Your diet is just amazing :)

how did you do it? and how long did it take?

 

Im trying to eat completely healthy but there is so much processed and food with wheat out there..

 

Your life story of your eating habits is very inspiring :)

i hope you can share some tips on how to eat healthy and staying eating healthy all the time

Anonymous
Michelle G
10/25/07 3:55pm
I went wheat-free about 2 months ago and I will never go back. I suspected that I had celiac disease and eliminated all gluten and wheat from my diet. I found this to be really easy to do since I prefer fresh, non-processed foods anyway and without any other effort I lost about 10 pounds. I really wasn't even trying to lose any weight. After my tests came back and it turned out that I do not have celiac disease, I still do not eat that junk and have no problem avoiding it completely.
Anonymous
Neelesh
11/12/07 11:41am

I assume rice(staple food in South India) is worse than wheat, then. After having a heart attack at 30, and with high LP(a) levels, I am trying to reduce rice and increase wheat in my diet. This is a shocker indeed. Are all the cereals as bad?

 

Anonymous
Jenny
4/ 4/08 4:21pm
I would be interested in seeing any clinical studies or other scientific research that has appeared in any professional publications to back this up.  Anyone know where I could find some?
Anonymous
Dick
2/20/10 6:10pm

Sunlight is the best disinfectant.  Any research in this area that produces evidence that wheat is detrimental to one's health should be distributed widely as soon as possible.

 

I would like to see as many articles as people can find.

11/11/10 10:45pm

Check out the China Study, I found it at rawfoodsos.com.

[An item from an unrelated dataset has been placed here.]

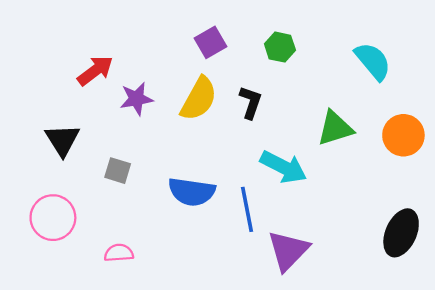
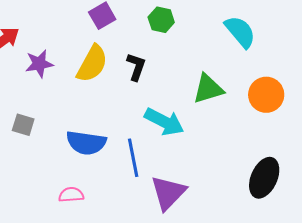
pink semicircle: (119, 253) -> (71, 195), moved

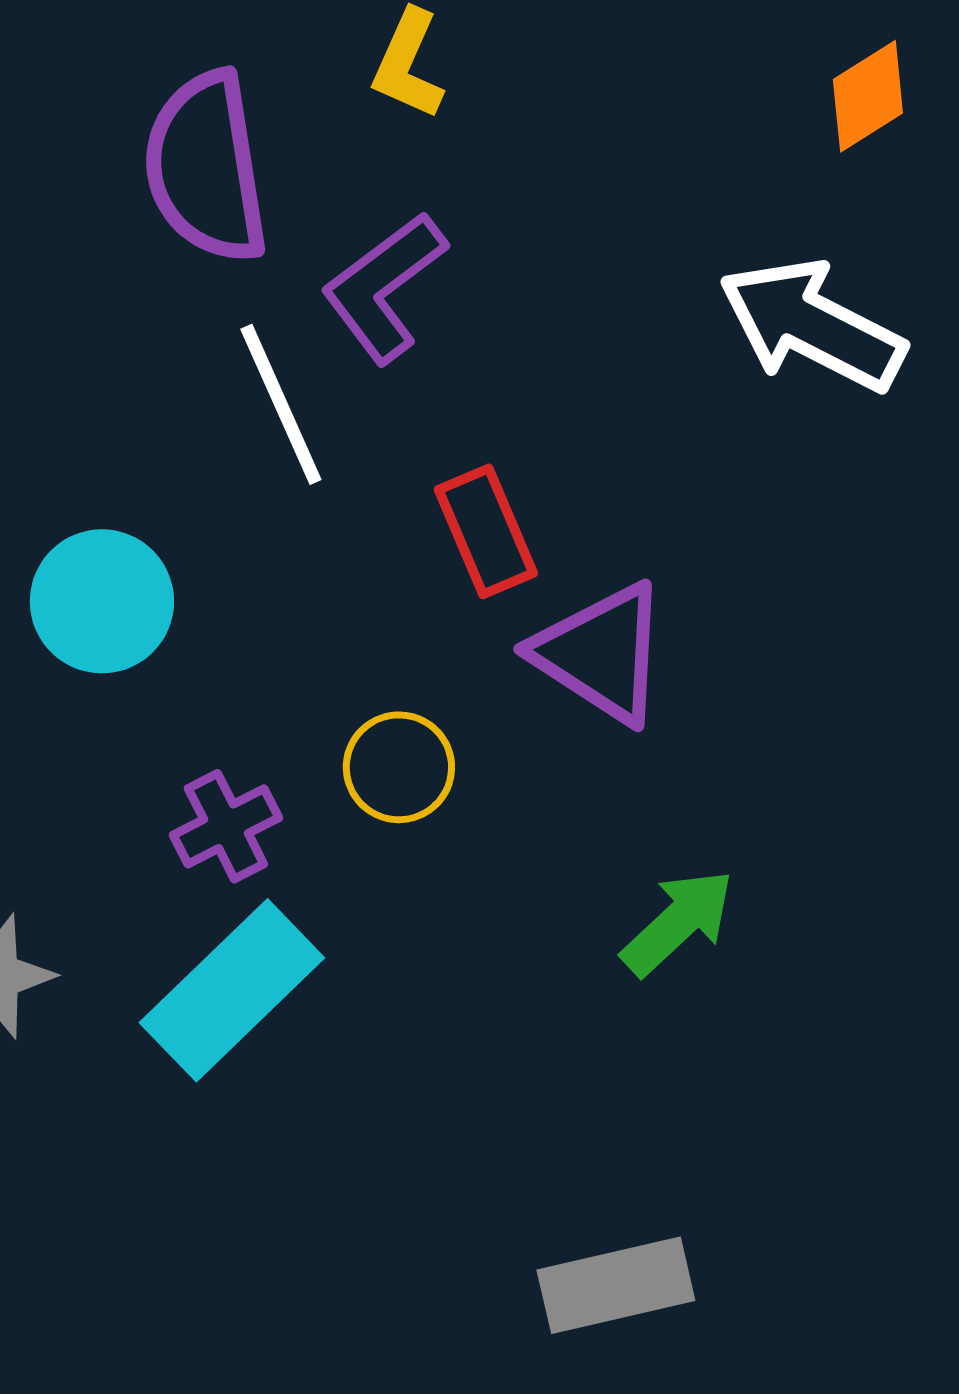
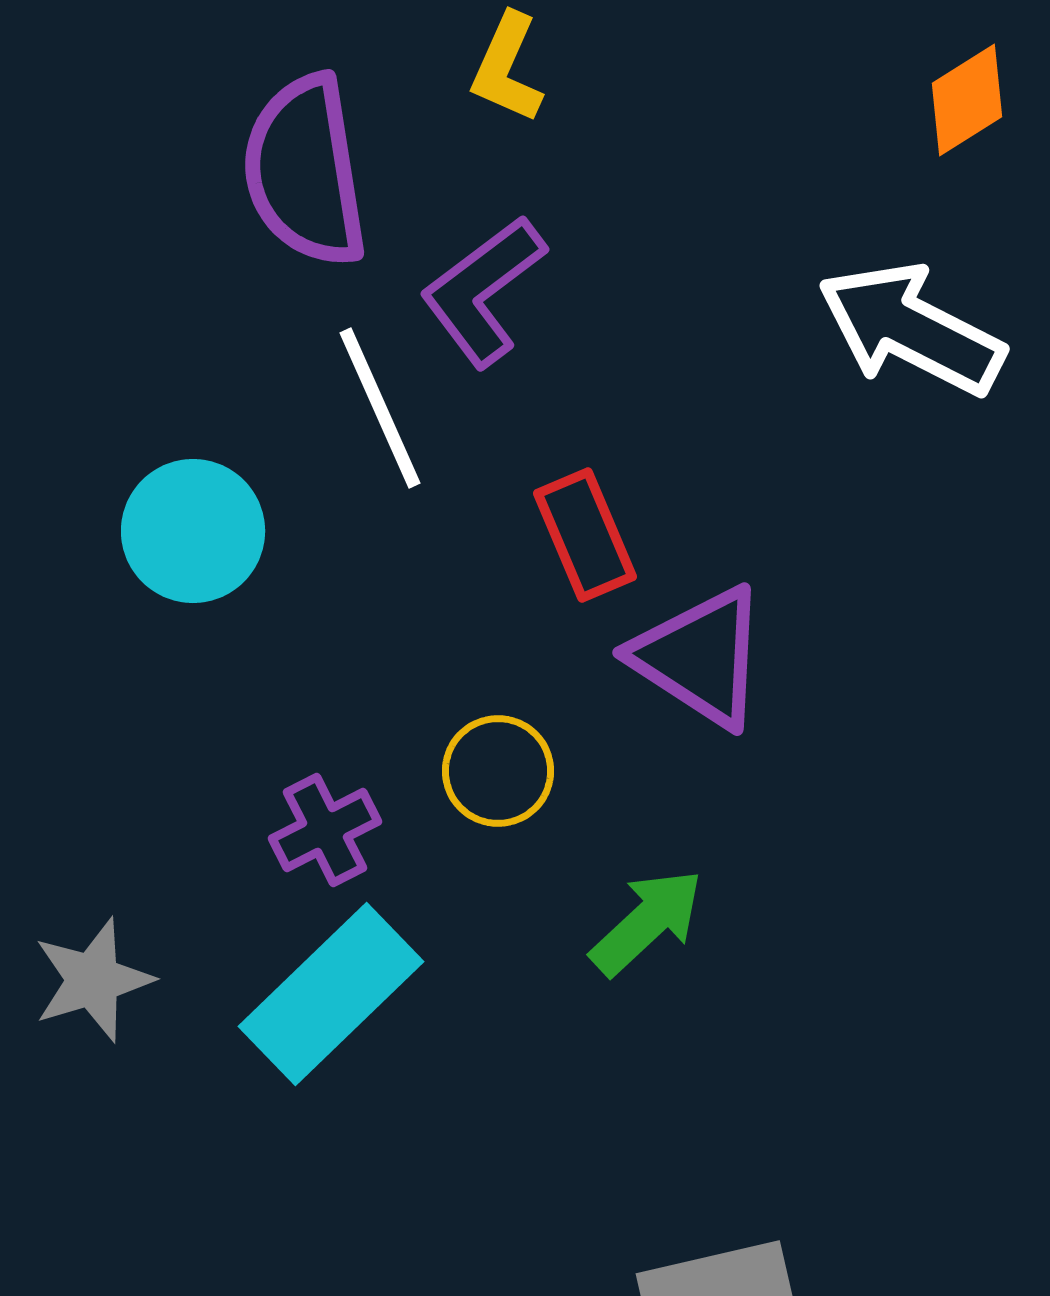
cyan circle: (102, 601) -> (193, 531), moved
green arrow: (678, 922) -> (647, 922), moved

It was somewhat hard to understand all of it but very well written.

Anonymous
theo
7/10/08 2:27pm

experiment and try it. that's also data you can use. it's difficult for me to take any assertions at face value. and for years now i've always found it strange that eating wheat didn't make me feel good, and would be contrary to all the claims being made.

 

being asian, i now eat 2-3 oz of brown rice each night to balance out my meals as an alternative to white rice varieties. now i'm considering replacing that with oatmeal instead, or to cut rice out entirely. what i've found overall is that by reducing my sugar level, i run further, feel stronger, and think more clearly. the trick is how to do it on a daily basis as many meals require staples like [brown] rice.

 

anyways, i think at the very least, it's good to moderate and reduce the level of wheatstuff and let the evidence [or lack thereof] speak for itself. one doesn't have to rely on studies per se; it's easy to prove/disprove yourself.

Anonymous
IrvnX
5/14/09 12:16pm

I can try that-- it is my sugar laden granola I love, but perhaps that is wheat-free, and my chicken I can "bread" with ground cashews

11/ 5/10 1:03pm

Wait a minute... this researcher is lacking common sense; everything he mentions (normal varieties of pasta aside) is also loaded with estrace (soya) that converts to Estradiol-B.

 

Looks to me like the results he lists are accurate but in line with a four week cessation of the practice of self administering female steroids to oneself repeatedly throughout the day and have nothing whatsoever to do with wheat consumption.

To prove it's the wheat would require a double blind study where wheat is discontinued but this supplement is added to replace the missing estrace:

 

http://www.novonordisk.co.nz/media/NZ_HRT_ConsumerDataSheet/EstrofemCMI_12_02.pdf

(a phytoestrogen [isoflavone is not descriptive] supplement that relies on conversion to Estradiol-B for it's efficacy).

 

If apple juice came fortified with Dianabol this scientist could leverage the same experiment to attribute it's anabolic properties to the apple juice instead; that's not science.

 


 

1/ 3/11 6:10am

In the last 2 years I've increased soy-derived products in my diet (mainly soy milk and tofu) with feeling the slightest discomfort, and I am a male!

Therefore, for me the so claimed harmful effects attributed to soy phytosterols and phytoestrogens are just BS.